Who will work for food until everyone is full?

Who will borrow wings from eagles that are waiting for us to relieve them?

Jabril

On participating in What Do We Do Next

What Do We Do Next gave us the opportunity to use theater and performance to try engage our Rochester community.
Craig  

I appreciate the opportunity of being in this class and learning to work hard to achieve goals for myself and or making it better for the way I present myself. 
Angel 

Putting your mind into your heart and giving it your all. I really liked best our partnership with each other.
Jermaine 

David Shakes as a person, and his will to work with us. He inspired me to want to do this more and to help other people.
Phil 

Writing is at the center of NYSLC's work with the incarcerated.

The incarcerated men grappled with how to communicate that the men and women who are in Monroe Correctional Facility are part of the American dream. This was their response to How To Get From Here to The Rest of The World.

My dream is for my children to grow up smarter and wiser than I was as a child. My dream is for them to graduate from high school and earn a college degree. My biggest fear for my children is for them to turn out like me and get into the stress of living in Rochester. If I can find a job when I get out it will help me stay on the right path.
Alfonso 

I am sick of being hungry, hungry for a new, better life.
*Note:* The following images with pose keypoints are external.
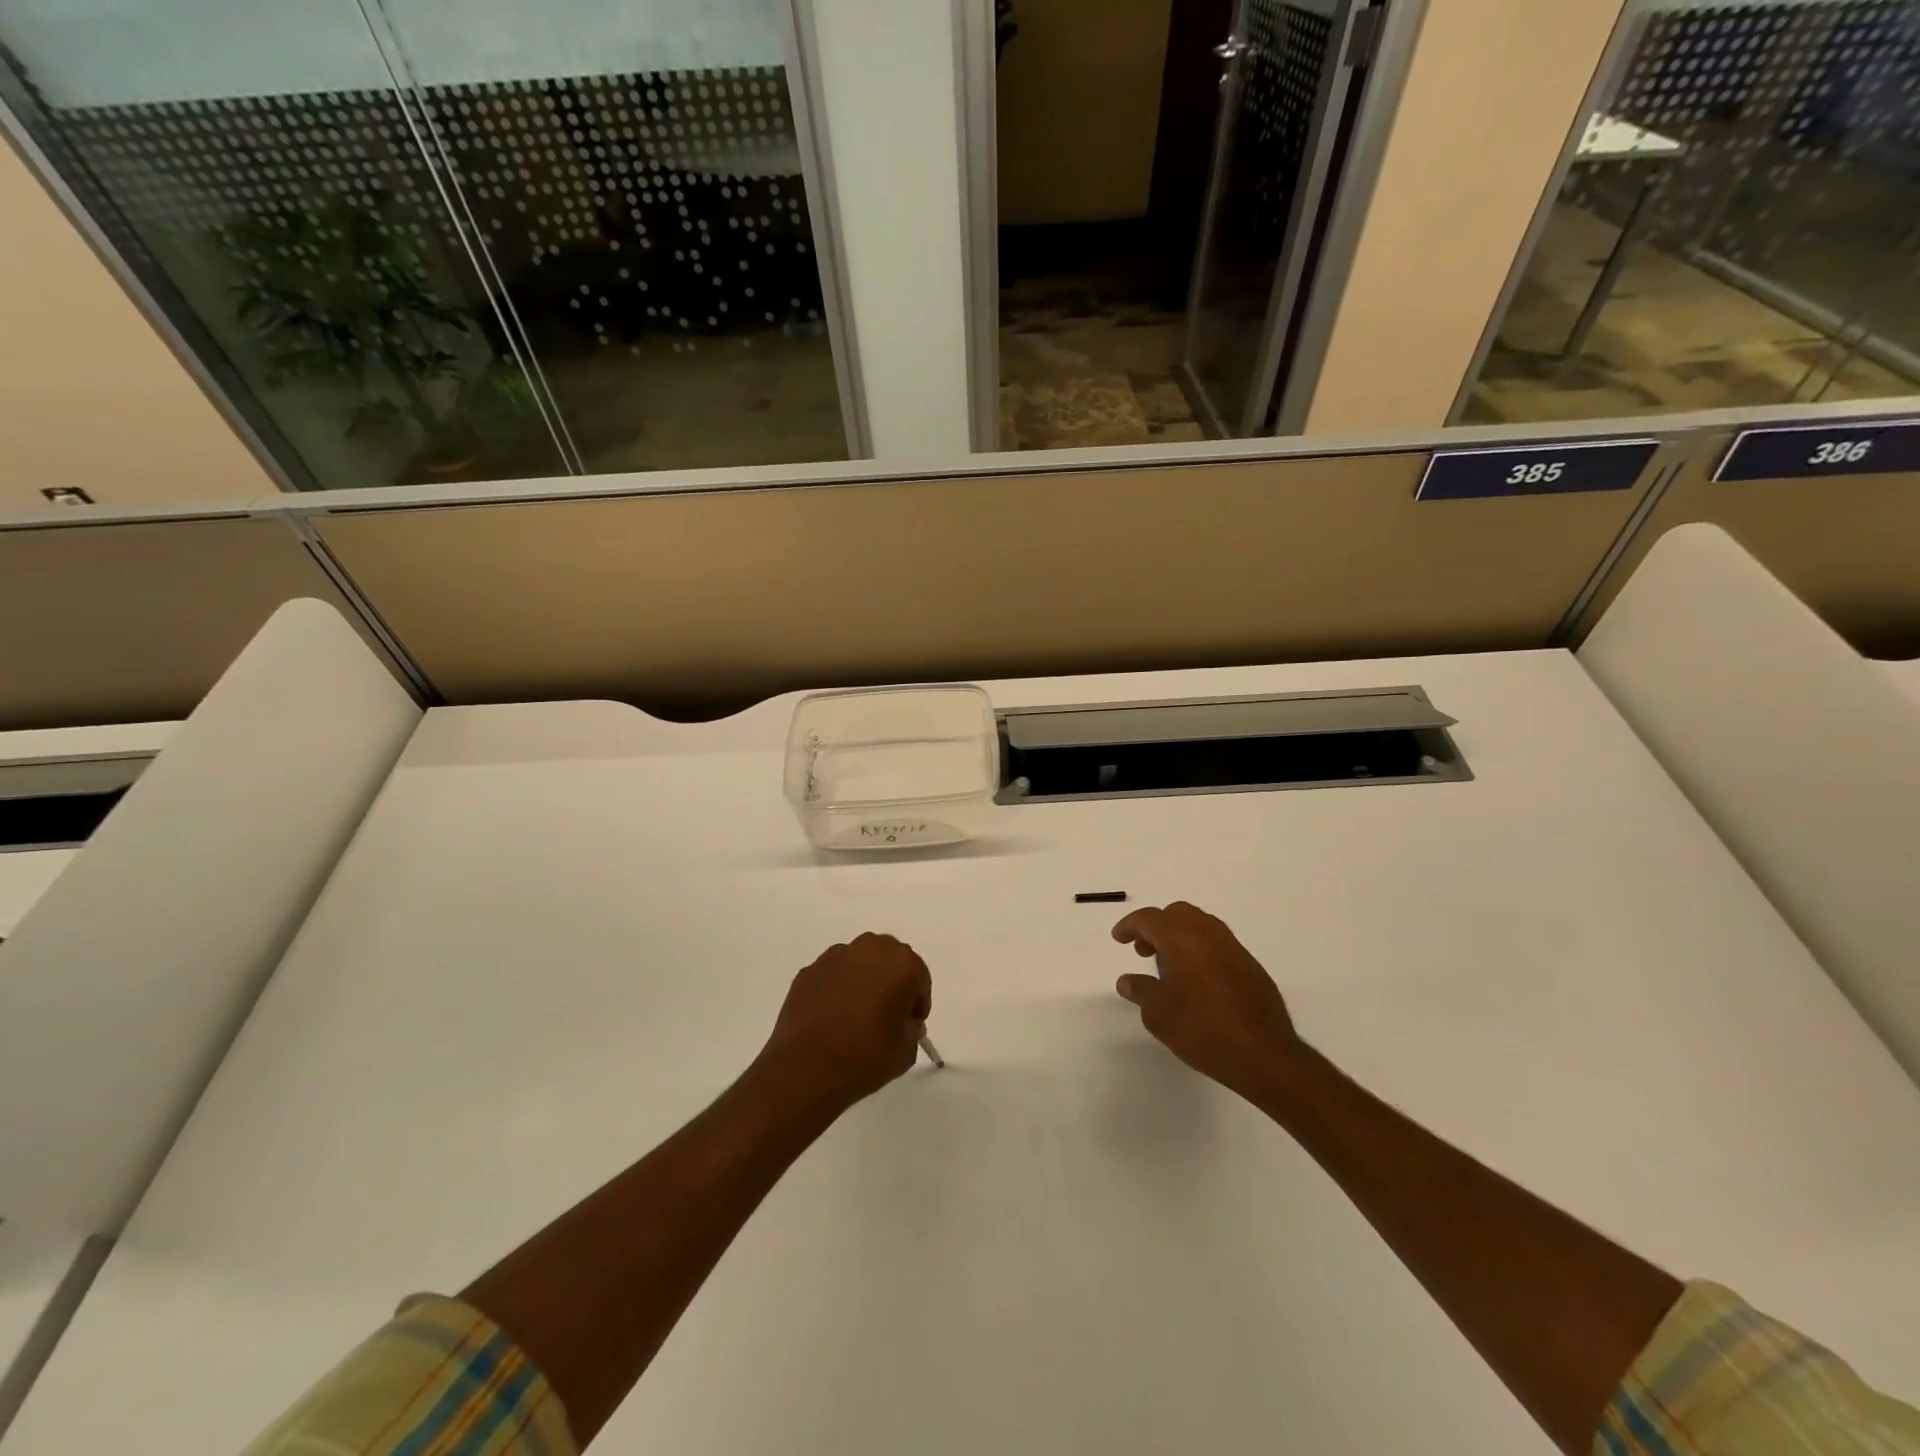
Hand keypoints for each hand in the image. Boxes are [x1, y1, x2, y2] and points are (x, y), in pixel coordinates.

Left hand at [759, 933, 932, 1109]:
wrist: (806, 1069)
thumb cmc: (865, 1058)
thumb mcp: (906, 1052)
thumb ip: (912, 1029)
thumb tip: (903, 1021)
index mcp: (902, 964)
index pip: (919, 977)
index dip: (916, 1002)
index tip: (910, 1024)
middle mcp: (870, 950)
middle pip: (889, 960)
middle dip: (891, 982)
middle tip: (886, 1014)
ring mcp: (835, 957)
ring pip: (859, 963)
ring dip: (863, 981)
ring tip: (856, 1015)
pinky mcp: (809, 970)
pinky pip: (833, 975)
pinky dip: (837, 988)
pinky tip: (831, 1017)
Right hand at [1113, 902, 1301, 1098]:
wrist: (1264, 1054)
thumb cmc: (1203, 1030)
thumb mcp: (1159, 1014)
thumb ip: (1140, 991)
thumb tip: (1127, 981)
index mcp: (1182, 939)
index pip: (1149, 919)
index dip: (1130, 926)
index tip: (1119, 938)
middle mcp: (1208, 934)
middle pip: (1177, 914)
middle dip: (1157, 927)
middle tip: (1144, 951)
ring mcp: (1233, 948)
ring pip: (1200, 925)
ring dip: (1180, 936)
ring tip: (1169, 966)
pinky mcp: (1250, 965)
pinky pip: (1218, 943)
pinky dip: (1200, 949)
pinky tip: (1197, 980)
I have been starving to do something different. Things have to change for me. I am hungry not to let anyone down, not to hurt the people who love me, not to remove myself from people's lives because I am in jail. 

I do not want this empty gut feeling of being poor or in jail.
Phil 

When I walk the streets hungry because I need something to eat, do you feel my pain? What do you feel for the young Black man? Do I exist to you? I know my life will never be the same as yours. I want the world to know I hunger for more.

Living in a world where hate divides us and me on the block trying to raise the slate, hoping I don't get killed or locked up or get taken away from my kids. My life is messed up because of this, but I want you to know I hunger for more. 

I've learned that life is what you make it. Can I put the blame on anyone but myself? It hurts to be lost in a world I don't understand. I know what it takes to be a man. I want my kids to be better than me. I want them to love life and live comfortably. I don't want the walls to close. I hunger for more.